A EDISOFT, cuja maioria do capital passou a ser detida em 2013 pelo gigante francês Thales, apresentou um resultado de 40 mil euros. Apresentado como um exemplo de know-how e qualidade português, trabalha em sistemas de comando e controlo de armas e sensores de navios militares, de sistemas integradores de informação em plataformas navais, de sistemas de informação logística militar, de sistemas de segurança colectiva e de sistemas espaciais.

A Empordef-TI parece ser a seguinte que está na forja para a privatização. Também vista como uma empresa de qualidade, há dois anos que o Governo fala na sua alienação sem resultados práticos. Teve 17 mil euros de lucro. A meta é fechar o dossier até ao final do ano, seja através de um acordo com empresas nacionais ou com multinacionais. A empresa especializou-se no fornecimento de produtos e serviços nas áreas de Simulação, Treino e Sistemas de Teste.

Depois há o caso do Arsenal do Alfeite, que foi empresarializado em 2009. O essencial da sua área passou pela reparação e manutenção dos navios da Marinha Portuguesa. Nunca teve grande sucesso a tentativa de alargar essa actividade a congéneres da NATO ou países vizinhos de Portugal. Desde há dois anos que Marrocos traz um navio por ano para fazer reparações.

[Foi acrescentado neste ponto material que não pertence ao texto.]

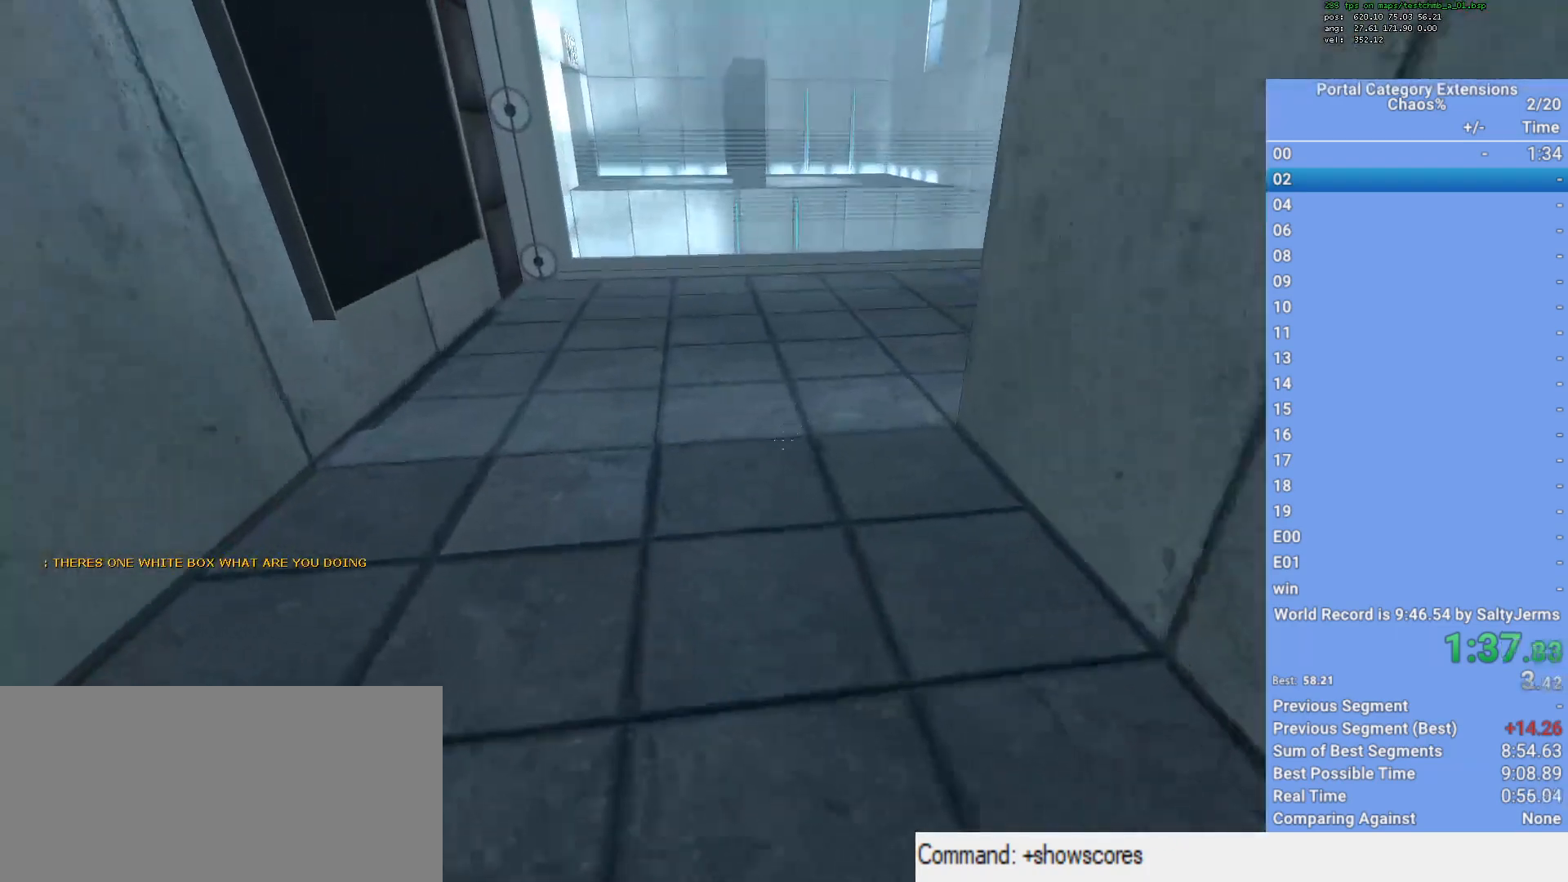
{"keys": ["d"], "mouse": [], "events": [[67, "mouse_wheel_down", "up"], [117, "mouse_wheel_down", "down"], [200, "mouse_wheel_down", "up"], [433, "d", "down"], [483, "a", "up"], [483, "shift", "up"]]}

Mesmo assim, apresentou um prejuízo de quase 5 milhões de euros.

O caso dos Estaleiros Navais de Viana do Castelo é bem mais problemático. Aguiar-Branco decidiu a subconcessão da actividade a uma empresa privada portuguesa. Mas isso não resolveu o problema do passivo terá que assumir, situado entre os 200 e os 300 milhões de euros.

Tudo somado, a previsão no sector é que a dissolução ainda está longe de se concretizar. “Não acredito que se consiga resolver todas as situações de forma a extinguir rapidamente a Empordef”, avalia um gestor com experiência na área. Tem que se arranjar um destino para as participadas que não forem alienadas e tem de se encontrar uma solução para os passivos.

Daí que a percepção generalizada em relação ao anúncio seja a de uma jogada política. Quando Aguiar-Branco foi ao Parlamento no dia 25 de Junho, o tema era o difícil dossier da escassez de meios humanos na Força Aérea que estava dificultar a missão nos Açores. “Nada melhor do que ter outra coisa para anunciar”, resumiu um especialista ao PÚBLICO.